- _Text segment_:
*** Begin section ***
The noncommittal tone extends to what's selected for our viewing. What sort of home did the murdered girl come from? We don't really hear about it. Did the local Jewish community rally around Leo Frank? (His wife's family owned the factory.) We never see them. Who supported Tom Watson, the populist rabble-rouser, in his fulminations against Jews? We can't even guess. (The miscarriage of justice was so blatant that even arch anti-Semite Henry Ford signed an appeal for clemency.) Everything is touched on, in little scene-bites, but nothing's revealed.

Where the show does spell something out, it usually makes a misstep. One number shows the black community experiencing modified rapture at the thought that someone non-African will get strung up for a change, but black Georgians in 1914 were unlikely to find anyone's lynching cause for cheer. Slaton is seen dropping in on the suborned witnesses— factory girls and chain gang prisoners— to take new statements, which hardly conveys the reality of a state inquiry under Georgia's medieval justice system.

Prince and his colleagues, schooled in contemporary urban cynicism, give next to no sense of the pervasive apathy and rot in that region where time stood still, history had been revoked, and law— like education, nutrition, and common decency— was seen as the intrusive voodoo of savages from up north. Though presented as wanly sedate even while lynching— you've never seen such a courteous, individualized little mob— the spirit of the Old South is Parade's principal character and Leo Frank's nemesis. The show opens and closes on April 26, "Confederate Memorial Day." The one-legged veteran of the opening will become the leader of the lynch mob; his marching song will be taken up by the widowed Lucille Frank, linking her with the South that murdered her husband, as if he, too, had somehow served the Confederate cause.
*** End section ***
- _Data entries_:
*** Begin section ***
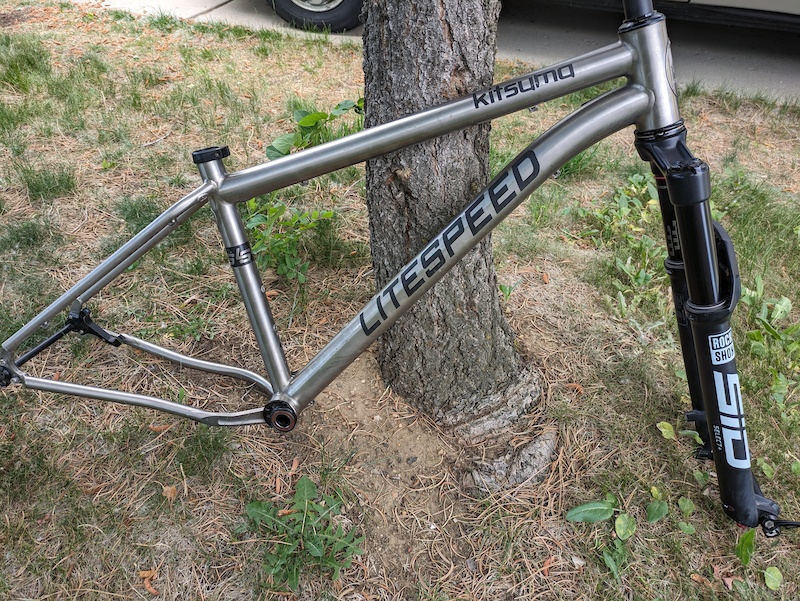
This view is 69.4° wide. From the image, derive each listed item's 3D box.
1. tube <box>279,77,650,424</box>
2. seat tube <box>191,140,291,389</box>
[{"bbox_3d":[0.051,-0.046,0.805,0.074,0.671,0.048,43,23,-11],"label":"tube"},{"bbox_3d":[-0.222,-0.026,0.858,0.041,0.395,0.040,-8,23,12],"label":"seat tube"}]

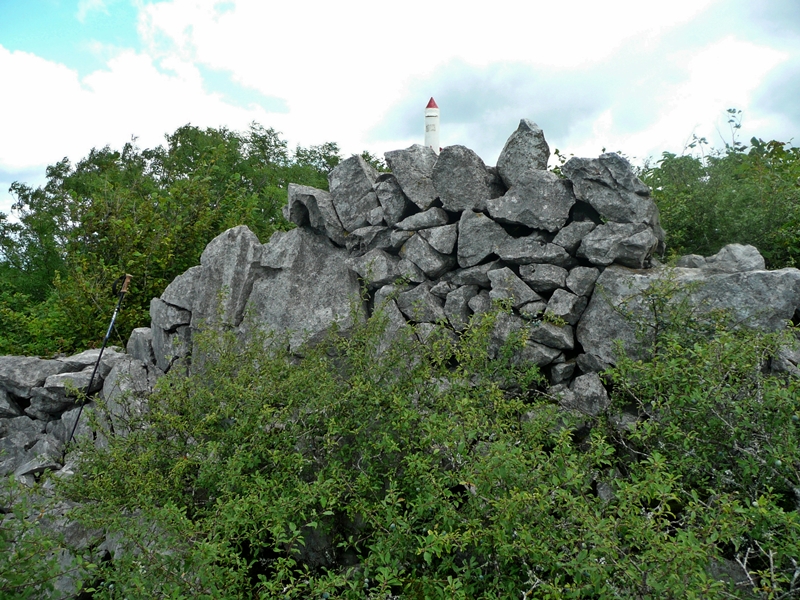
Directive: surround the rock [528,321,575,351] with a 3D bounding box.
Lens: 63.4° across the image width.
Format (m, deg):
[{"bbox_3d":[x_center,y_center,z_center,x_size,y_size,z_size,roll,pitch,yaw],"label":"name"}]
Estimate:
*** End section ***
*** Begin section ***
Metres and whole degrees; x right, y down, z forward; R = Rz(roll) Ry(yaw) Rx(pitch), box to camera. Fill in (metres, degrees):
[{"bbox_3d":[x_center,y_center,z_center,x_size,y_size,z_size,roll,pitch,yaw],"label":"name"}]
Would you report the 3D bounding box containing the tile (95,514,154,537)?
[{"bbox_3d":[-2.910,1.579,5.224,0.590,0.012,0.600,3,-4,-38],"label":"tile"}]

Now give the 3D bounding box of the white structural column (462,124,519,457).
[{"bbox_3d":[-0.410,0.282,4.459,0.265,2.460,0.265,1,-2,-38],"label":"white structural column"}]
*** End section ***
- _Required action 1_: In the review of the musical Parade, on what date does the show open and close?
- _Required action 2_: Reproduce the data entries from the line with "Metres and whole" up to and including the line with "Would you report".
The review and the data entries come from unrelated sources.

- _Task response 1_: It opens and closes on April 26, "Confederate Memorial Day."

- _Task response 2_:
Metres and whole degrees; x right, y down, z forward; R = Rz(roll) Ry(yaw) Rx(pitch), box to camera. Fill in (metres, degrees):
[{"bbox_3d":[x_center,y_center,z_center,x_size,y_size,z_size,roll,pitch,yaw],"label":"name"}]
Would you report the 3D bounding box containing the tile (95,514,154,537)?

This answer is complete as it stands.